▶ _Extracted data entries_:
━━━━━━━━

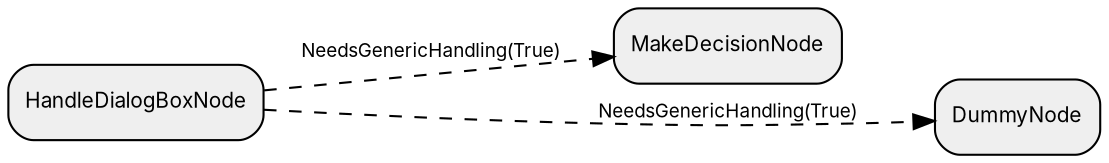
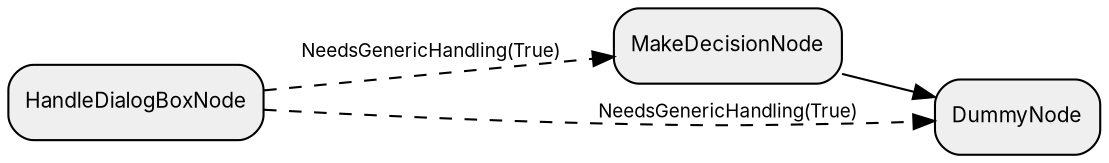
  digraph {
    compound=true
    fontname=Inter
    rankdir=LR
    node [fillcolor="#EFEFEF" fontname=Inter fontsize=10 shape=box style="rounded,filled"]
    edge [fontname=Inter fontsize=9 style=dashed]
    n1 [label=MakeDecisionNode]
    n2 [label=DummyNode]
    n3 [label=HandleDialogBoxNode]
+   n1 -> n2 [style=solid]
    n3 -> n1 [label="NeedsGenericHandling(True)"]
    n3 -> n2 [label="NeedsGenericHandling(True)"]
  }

━━━━━━━━

▶ _To do_: Copy the records above line for line, omitting the pictures.

▶ _Full output_:
  digraph {
    compound=true
    fontname=Inter
    rankdir=LR
    node [fillcolor="#EFEFEF" fontname=Inter fontsize=10 shape=box style="rounded,filled"]
    edge [fontname=Inter fontsize=9 style=dashed]
    n1 [label=MakeDecisionNode]
    n2 [label=DummyNode]
    n3 [label=HandleDialogBoxNode]
+   n1 -> n2 [style=solid]
    n3 -> n1 [label="NeedsGenericHandling(True)"]
    n3 -> n2 [label="NeedsGenericHandling(True)"]
  }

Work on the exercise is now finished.